The AM of Mo-based alloys on the other hand has not yet been studied extensively. Therefore, data on acceptable O contents are mainly available from Mo alloys processed through conventional PM routes. According to a recent review, Mo-based PM alloys typically contain between 100 wt.ppm and 3000 wt.ppm O [8]. Alloys with large amounts of Mo solid solution should thrive for O contents towards the lower end of that range to avoid embrittlement. Regarding AM of Mo-based alloys, feasibility studies have been conducted on Mo-TiC [33], Mo-Si-B [14,16], and Mo-Si-B-TiC [15,34] alloys. Fichtner et al. [16], who studied laser powder bed fusion (LPBF) of Mo-Si-B powders, reported on powder O contents. The gas-atomized Mo-16.5Si-7.5B powder originally contained 940 wt.ppm O and exhibited an O pick-up up to 5251 wt.ppm. by thermal exposure (cf. Figure 5c). In their experiments, only extensive efforts to reduce impurities and moisture lead to crack-free samples. Zhou et al. [15] tracked the oxygen content of the Mo-Si-B-TiC, which was used for LPBF. In the ball-milled powder state, they reported on 1290 wt.ppm O. Oxygen pickup during LPBF leading to 1350 wt.ppm O in the as-built samples, and the O content increased to 1380 wt.ppm after subsequent hot isostatic pressing.
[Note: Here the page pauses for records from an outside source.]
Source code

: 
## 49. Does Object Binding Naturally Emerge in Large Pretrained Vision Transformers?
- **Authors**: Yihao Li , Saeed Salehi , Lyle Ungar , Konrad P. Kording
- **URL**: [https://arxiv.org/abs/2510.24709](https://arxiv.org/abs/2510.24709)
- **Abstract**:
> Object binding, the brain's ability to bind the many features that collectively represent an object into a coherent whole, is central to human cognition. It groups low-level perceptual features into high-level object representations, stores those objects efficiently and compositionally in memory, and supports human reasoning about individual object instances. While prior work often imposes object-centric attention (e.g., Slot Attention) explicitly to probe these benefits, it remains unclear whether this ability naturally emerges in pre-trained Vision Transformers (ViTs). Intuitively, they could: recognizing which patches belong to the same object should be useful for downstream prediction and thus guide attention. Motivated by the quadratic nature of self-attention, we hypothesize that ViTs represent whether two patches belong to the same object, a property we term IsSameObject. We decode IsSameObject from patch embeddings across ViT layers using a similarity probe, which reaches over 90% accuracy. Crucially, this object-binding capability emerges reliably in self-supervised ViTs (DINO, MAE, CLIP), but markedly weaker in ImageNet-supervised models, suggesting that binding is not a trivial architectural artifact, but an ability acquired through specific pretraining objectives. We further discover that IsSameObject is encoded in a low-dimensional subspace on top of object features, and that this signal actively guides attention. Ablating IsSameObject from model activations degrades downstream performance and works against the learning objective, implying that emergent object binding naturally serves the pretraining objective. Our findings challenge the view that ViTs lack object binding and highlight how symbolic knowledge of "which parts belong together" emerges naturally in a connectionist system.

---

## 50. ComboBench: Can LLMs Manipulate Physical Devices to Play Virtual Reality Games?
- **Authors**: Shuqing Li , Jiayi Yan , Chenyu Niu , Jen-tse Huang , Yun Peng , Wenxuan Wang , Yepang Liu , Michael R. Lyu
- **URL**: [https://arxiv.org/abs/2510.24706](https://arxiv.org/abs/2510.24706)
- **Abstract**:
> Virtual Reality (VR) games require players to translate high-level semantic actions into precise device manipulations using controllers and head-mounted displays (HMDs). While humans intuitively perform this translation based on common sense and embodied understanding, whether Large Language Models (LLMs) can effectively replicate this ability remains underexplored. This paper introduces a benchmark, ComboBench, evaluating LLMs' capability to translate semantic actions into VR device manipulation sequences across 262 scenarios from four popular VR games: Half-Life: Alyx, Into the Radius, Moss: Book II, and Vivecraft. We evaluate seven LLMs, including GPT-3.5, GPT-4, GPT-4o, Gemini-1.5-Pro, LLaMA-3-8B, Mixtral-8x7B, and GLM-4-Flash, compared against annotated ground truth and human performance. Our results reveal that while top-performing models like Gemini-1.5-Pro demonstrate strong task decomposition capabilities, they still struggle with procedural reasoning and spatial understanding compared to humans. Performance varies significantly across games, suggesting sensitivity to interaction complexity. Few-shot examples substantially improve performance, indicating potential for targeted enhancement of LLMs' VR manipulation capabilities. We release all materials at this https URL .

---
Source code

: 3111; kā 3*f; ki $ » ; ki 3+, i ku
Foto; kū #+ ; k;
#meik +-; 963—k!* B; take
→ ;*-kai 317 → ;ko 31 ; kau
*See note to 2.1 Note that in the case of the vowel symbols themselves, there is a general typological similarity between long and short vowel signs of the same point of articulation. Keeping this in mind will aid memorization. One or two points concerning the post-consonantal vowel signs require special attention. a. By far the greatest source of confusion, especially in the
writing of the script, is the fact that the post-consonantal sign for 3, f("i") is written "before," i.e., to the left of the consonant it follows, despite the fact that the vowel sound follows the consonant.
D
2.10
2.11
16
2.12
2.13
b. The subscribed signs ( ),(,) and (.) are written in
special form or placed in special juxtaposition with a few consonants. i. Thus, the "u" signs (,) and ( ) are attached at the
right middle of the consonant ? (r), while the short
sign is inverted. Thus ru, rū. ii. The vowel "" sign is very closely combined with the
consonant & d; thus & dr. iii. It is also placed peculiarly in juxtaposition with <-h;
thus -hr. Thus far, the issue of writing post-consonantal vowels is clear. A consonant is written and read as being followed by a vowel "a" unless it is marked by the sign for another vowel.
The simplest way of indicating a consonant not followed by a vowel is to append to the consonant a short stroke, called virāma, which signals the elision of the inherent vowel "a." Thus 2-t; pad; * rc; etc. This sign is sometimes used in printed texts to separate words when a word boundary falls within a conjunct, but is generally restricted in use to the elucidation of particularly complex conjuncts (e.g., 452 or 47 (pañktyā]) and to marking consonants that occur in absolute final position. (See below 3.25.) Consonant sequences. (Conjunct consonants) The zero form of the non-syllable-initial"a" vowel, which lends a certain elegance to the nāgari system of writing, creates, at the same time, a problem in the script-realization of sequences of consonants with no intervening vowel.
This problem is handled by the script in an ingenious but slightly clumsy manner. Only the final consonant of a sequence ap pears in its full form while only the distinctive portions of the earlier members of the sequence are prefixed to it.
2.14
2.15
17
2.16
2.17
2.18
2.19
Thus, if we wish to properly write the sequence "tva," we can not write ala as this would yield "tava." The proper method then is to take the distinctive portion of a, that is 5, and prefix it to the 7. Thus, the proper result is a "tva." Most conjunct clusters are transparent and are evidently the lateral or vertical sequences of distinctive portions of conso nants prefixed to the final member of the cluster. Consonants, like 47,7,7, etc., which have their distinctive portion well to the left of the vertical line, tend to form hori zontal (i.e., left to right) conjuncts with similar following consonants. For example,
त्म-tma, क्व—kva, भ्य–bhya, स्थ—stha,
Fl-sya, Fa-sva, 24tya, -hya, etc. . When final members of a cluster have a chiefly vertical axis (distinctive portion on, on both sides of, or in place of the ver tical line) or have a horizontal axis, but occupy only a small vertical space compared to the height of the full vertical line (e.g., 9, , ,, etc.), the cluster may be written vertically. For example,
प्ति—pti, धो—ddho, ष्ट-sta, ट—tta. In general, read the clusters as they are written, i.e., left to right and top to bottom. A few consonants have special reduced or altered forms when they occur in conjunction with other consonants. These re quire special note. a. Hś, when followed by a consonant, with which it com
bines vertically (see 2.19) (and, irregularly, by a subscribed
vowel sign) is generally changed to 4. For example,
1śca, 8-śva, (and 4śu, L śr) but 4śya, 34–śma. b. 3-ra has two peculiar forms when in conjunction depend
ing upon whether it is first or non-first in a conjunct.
For Mo-20Si-52.8Ti (at.%), the critical level of O content to obtain crack-free AM samples might be higher than what Fichtner et al. [16] reported for Mo-16.5Si-7.5B due to the substantial Ti amount of approximately 40 at.% in Mo_ss [11] but certainly not above the limits for conventional AM Ti-based alloys. If ASTM F2924-14 is considered as a guideline for Mo-20Si-52.8Ti (at.%), the UA powders lie well below the 0.2 wt.% limit and would allow for an O uptake of 0.05 wt.% during an AM process, whereas the EIGA powder had only a 0.03 wt.% margin to the 0.2 wt.% limit [31]. In the laboratory setup, this could only be further improved by using raw elements of higher purity in conjunction with a process gas of higher purity. The objective of the present study focused on powders made from materials suffering from sufficient low-temperature ductility. With regards to prospective AM techniques, electron beam powder bed fusion (EB-PBF), rather than laser powder bed fusion (L-PBF), can be considered as the most promising method of choice due to usually higher heating temperatures and homogeneity of pre-heating [1]. The necessary particle size distribution for EBM was met by our method [1]. Considering all the properties studied, the Mo-Si-Ti powders, which were produced for the first time with both UA and EIGA, exhibited characteristics that fulfilled all necessary requirements for AM trials.

5. Conclusions

• Powders of Mo-20Si-52.8Ti (at.%) were produced for the first time with an UA process at laboratory-scale, and an EIGA process for upscaling to large-scale industrial quantities was used.
• Both processes can be adapted to process refractory metal alloys of various compositions.
• Quick adaptation to various alloy compositions makes UA well suited for flexible alloy powder development.
• With both processes, powders were produced that fulfil the necessary requirements for AM.